Rob Parker: Brady needs severe 8-game suspension
NFL has to restore integrity
Any minute or day, depending on what report you read, Tom Brady will be suspended by the NFL.
It better be a real-deal suspension for Brady, the New England Patriots quarterback. And not of the token variety -- like a game or so.
Instead, the NFL commissioner Roger Goodell -- who started his tenure as the new sheriff in town with the goal of protecting the NFL shield and the game's integrity -- should come down hard on Brady, suspending him at least eight games for his role in Deflategate.
Yes, half of the 2015 season.
After all, the Ted Wells report, no matter how lamely worded, put the blame on Brady after 11 of the 12 of the Patriots' footballs in the AFC Championship against the Indianapolis Colts were not at the proper inflation level.
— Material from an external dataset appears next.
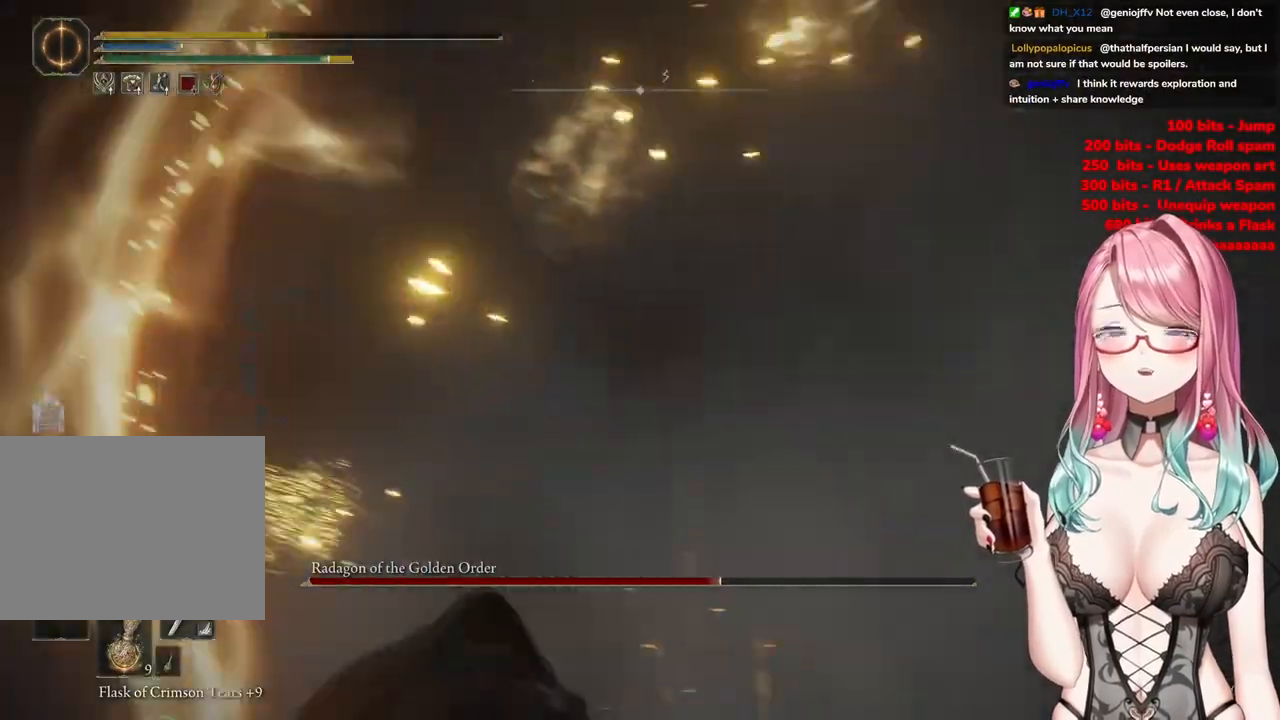
{"buttons": ["CIRCLE"], "left_stick": "up-left", "right_stick": "center", "events": [[500, "CIRCLE", "down"]]}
Although Brady said he didn't know anything about it and also said he didn't even know who the ball boys were, texts from those ball boys in this scandal paint Brady in a poor light.
NFL Deflategate: Brady timeline
Some of the messages even suggest that not only was Brady the ring leader in the deflation of the footballs, but that he was signing footballs in exchange for special treatment.
In a text exchange between Jim McNally (the officials locker room attendant) and John Jastremski (a Patriots' equipment assistant) after the Pats played the Jets on Oct. 17, 2014, Brady complained about the ball pressure.
McNally text, "Tom sucks. I'm going to make that next ball a f---in balloon."
Jastremski replied via text: "Talked to him last night. He actually brought you up and said you must have a lot of stress trying to get them done. ..."
These texts show that Brady, the one-time Michigan star QB, lied in his press conference in trying to clear his name when the story first broke. It also shows that Brady would be willing to throw these two low-level workers under the bus in order to keep his name clean.
That says a lot about Brady. It makes some more mad about the cover-up than the crime itself. Brady has not commented about the findings yet.
But fans -- not Patriots fans who refuse to look at this objectively -- shouldn't be cool with Brady's action. All a sport has is its integrity. Once that's gone, the sport is the WWE.
MLB legend Pete Rose's crime against his sport was gambling. Again, it's a matter of integrity. Rose got a lifetime ban for his actions.
That's why Goodell has to make an example of Brady and put others on notice that skirting the rules won't be tolerated. Not even from the star quarterback.
It messes with the game and whether fans believe it is played fairly for both sides. Brady's actions reek, especially since this franchise already went through a cheating scandal with Spygate.
The best part about some of the reaction from Deflategate is that it isn't being taken lightly.
Don Shula, the Hall of Fame coach, said to reporters at an event celebrating the Miami Dolphins' 50th anniversary that he wasn't happy about how the Patriots compete in the NFL.
"It was always done with a lot of class and a lot of dignity," said Shula, who won 347 games in his 33-year coaching career. "We didn't deflate any balls. They all had the right amount of air in them. We always tried to do it by the rules and set an example for those that are looking for an example. That's what I think I take more pride in than anything else in the years that I've been associated with the Dolphins."
Several years ago, Shula referred to Pats' coach Bill Belichick as "Bill Beli-cheat" over Spygate. Shula is consistent. Goodell needs to be, too. These scandals have tainted Brady's Hall of Fame career in some eyes.
Enter Pro Football Hall of Fame inductee Charles Haley. Haley blasted Brady, saying he had to "cheat" to get his rings.
Haley, who won five Super Bowl rings (two with the 49ers and three with the Cowboys), was asked to pick the all-time best quarterback in the NFL: Joe Montana or Brady?
"Joe didn't have to cheat," Haley told the Talk of Fame Network. "I've lost all respect (for Brady). When your integrity is challenged in the game of football, to me, all his Super Bowls are tainted."
Before the Super Bowl in Arizona, Montana, a four-time Super Bowl winner and Brady's boyhood idol, blamed Brady for this scandal.
"If I ever want a ball a certain way, I don't do it myself. So, somebody did it for him," Montana said to the media in Phoenix.
Now, all are waiting for the verdict. The suspension better have teeth.